I had the opportunity to play Terry Cavanagh's excellent VVVVVV just after its release. It was purchased for me as a birthday gift, and it was a fantastic selection. There are a lot of reasons to like this game -- excellent soundtrack, fantastically captured retro nouveau feel, hilariously named rooms, and lots of clever references to games and culture from days of yore.
The real winner in this, however, is the very same thinking that pervades most highly-successful indie games (and in some cases, highly-successful mainstream commercial games as well). The game is succinct and simple; I've heard it compared to the Metroidvania genre, a comparison I'm not entirely sure is valid. VVVVVV does lift ideas from Metroid-style games, such as the map, free exploration with your current powers, and so forth. The difference is in the linearity, or rather the lack thereof. A hallmark of most Metroidvania style games is that areas of the map are closed off to you until you acquire a certain item or power to overcome the obstacle closing it off; in VVVVVV, the only pickups to find are the "Shiny Trinkets", a set of 20 items enabling unlocks.

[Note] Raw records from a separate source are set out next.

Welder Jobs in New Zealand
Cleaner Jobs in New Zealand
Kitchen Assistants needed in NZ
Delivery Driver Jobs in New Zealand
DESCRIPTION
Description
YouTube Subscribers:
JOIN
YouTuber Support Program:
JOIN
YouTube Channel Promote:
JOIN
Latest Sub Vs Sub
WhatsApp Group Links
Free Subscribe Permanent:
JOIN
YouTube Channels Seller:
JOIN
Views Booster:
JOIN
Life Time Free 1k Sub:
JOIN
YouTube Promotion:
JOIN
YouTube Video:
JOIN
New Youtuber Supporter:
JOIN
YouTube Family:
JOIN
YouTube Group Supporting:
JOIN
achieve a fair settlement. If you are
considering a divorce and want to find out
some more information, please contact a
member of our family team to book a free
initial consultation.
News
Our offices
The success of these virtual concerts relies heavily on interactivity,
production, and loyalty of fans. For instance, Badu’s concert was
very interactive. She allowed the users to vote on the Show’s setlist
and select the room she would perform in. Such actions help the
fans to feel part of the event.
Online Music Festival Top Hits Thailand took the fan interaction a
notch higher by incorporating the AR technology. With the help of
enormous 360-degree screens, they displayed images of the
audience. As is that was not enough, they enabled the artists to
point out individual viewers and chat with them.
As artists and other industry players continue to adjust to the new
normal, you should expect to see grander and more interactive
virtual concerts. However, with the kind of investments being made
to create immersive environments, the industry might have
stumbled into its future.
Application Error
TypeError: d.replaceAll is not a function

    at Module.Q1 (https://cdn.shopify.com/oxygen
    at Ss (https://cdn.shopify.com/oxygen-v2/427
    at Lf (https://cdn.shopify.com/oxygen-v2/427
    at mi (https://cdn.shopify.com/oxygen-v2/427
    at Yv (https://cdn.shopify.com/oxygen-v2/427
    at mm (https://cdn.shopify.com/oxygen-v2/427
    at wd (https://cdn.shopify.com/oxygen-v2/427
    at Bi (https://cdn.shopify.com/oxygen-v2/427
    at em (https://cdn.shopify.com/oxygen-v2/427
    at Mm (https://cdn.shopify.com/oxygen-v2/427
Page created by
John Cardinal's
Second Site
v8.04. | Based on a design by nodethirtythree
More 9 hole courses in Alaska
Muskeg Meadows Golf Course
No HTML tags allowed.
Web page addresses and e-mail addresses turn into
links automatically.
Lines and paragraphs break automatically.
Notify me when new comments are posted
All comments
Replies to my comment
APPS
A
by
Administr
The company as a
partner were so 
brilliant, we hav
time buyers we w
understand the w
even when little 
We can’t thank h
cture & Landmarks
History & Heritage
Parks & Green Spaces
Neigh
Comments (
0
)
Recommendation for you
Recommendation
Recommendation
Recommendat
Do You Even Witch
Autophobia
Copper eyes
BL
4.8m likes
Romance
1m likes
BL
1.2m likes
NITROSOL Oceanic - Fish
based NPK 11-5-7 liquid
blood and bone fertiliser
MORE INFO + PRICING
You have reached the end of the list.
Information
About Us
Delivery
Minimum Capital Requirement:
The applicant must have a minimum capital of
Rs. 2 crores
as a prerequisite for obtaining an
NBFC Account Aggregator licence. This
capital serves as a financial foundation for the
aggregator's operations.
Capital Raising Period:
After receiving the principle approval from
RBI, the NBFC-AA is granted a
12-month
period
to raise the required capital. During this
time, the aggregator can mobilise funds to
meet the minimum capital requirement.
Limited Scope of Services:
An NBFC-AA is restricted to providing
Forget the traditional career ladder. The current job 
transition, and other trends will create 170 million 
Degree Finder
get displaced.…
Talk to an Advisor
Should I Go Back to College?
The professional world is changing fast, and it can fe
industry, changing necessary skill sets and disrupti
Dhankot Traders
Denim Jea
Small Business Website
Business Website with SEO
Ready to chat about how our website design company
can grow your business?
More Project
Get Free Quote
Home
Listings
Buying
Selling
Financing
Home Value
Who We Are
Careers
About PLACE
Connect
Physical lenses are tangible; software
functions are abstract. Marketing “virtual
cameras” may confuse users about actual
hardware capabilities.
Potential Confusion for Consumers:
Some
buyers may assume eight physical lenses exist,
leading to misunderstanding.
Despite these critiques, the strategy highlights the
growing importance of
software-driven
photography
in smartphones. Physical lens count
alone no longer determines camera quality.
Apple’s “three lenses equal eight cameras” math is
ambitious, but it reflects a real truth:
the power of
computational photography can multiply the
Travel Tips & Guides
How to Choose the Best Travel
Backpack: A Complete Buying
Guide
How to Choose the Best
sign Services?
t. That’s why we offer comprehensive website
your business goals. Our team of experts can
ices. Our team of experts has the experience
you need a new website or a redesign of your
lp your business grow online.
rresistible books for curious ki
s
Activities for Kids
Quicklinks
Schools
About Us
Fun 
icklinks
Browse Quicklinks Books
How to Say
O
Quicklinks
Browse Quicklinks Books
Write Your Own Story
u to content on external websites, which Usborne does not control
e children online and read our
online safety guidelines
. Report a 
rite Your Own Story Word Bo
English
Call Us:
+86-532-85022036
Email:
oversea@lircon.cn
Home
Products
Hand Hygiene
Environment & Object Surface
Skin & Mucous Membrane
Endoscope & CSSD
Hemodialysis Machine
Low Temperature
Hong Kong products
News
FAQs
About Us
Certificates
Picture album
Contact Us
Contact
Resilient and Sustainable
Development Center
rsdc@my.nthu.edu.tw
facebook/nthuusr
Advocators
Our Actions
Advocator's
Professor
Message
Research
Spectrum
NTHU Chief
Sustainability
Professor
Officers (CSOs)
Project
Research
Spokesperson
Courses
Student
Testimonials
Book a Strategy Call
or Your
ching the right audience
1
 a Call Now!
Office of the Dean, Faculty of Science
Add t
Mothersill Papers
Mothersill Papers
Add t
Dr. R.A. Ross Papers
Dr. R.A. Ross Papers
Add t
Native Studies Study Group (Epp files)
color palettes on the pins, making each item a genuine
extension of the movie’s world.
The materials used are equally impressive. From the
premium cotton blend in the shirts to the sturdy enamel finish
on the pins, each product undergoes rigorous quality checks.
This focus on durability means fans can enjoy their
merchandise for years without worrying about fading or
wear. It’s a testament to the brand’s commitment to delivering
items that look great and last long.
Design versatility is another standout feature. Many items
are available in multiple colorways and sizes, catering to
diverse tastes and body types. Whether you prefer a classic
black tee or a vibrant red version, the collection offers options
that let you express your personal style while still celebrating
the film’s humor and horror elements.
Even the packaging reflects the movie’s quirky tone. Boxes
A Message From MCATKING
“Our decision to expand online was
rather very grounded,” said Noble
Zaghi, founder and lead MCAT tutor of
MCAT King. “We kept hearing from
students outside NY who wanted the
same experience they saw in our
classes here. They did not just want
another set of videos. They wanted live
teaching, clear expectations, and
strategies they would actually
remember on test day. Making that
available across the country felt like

No, the entirety of the gameplay in VVVVVV comes from the thorough explanation and exhaustion of a mechanic derived from three commands: move left, move right, and flip. Captain Viridian doesn't jump, he flips the direction of gravity locally for himself, moving from floor to ceiling and back again. The game is still at its heart a platformer, but not the standard run and jump fare.
Flipping gravity requires you to think a bit outside the box, both for what you can do with it, and what you can't. A few puzzles rely on the fact that your character cannot move "up" under his own power without flipping. One great example involves a trio of vertically-moving platforms, and a ceiling coated in spikes. The player can't flip, because he would die on the ceiling, so he's forced to wait until the platforms align and walk off one onto the next. Another is a puzzle which puts a Shiny Trinket in front of the player, blocked by a small box. Of course, Viridian can't just jump over the box, he has to flip -- and the only safe platform on the ceiling is *six rooms up*.
In trademark style, each area puts a different spin on the mechanic, requiring different thinking to accomplish. There is a basic area similar to the first mission, which relies on simple (if you can call it that) flipping. Another scrolls vertically, requiring that the player not be too quick or slow or he'll get killed on the edges of the screen. Still another adds beams which will flip you on contact; tactically moving through them to move through maze-type rooms is a fun challenge. Finally, there is an area in which the sides of the screen don't necessarily link to new rooms; they can wrap around to the other side of the room horizontally or vertically. The "final challenge" adds all of these together to produce a mind-bending sequence of puzzles in the home stretch.
The structure of VVVVVV is oddly familiar; the acclaimed Braid did the same thing with its time mechanic, subtly changing the rules of the world with each broad area to add complications to the player's actions. This is not to say VVVVVV "ripped off" or even referenced that game's structure; in some cases, great minds do think alike, and we find that thorough exploration of a single mechanic, a recurring hallmark of indie games in general, produces titles that rival sixty-dollar titles for fun factor.
Stretching this out a bit, we could argue that the exploration of a mechanic practically defines the genre. It largely depends on your definition of "mechanic", but games like shoot-'em-ups could be considered one-mechanic games; that mechanic is flying vertically/horizontally, attacking enemies firing upward/to the right. Bullet-hell games take this to its extreme, making dodging the primary mechanic even more so than shooting enemies. Interlacing multiple mechanics is doable, but developers always run the risk of stretching too thin, or trying to combine genres that have no business together. (For example, why is there a vehicle dodging game in Resident EVil 4? I'm battling mechanics I'm unfamiliar with, I just beat the final boss, and now you expect me to perform this minigame perfectly or die each time I hit the smallest thing? I swear I died on that sequence more than the rest of the game combined.)
The one-mechanic ideal that makes indie games so succinct and pleasurable in their simultaneous simplicity and complexity calls out to classic games, both video (consider Breakout, Centipede, hell, even modern rail shooters) and otherwise (chess? backgammon? poker?). The success or failure of it depends on the execution, but it's never a bad place to start. And with VVVVVV, Terry Cavanagh has proven he is a master of the concept.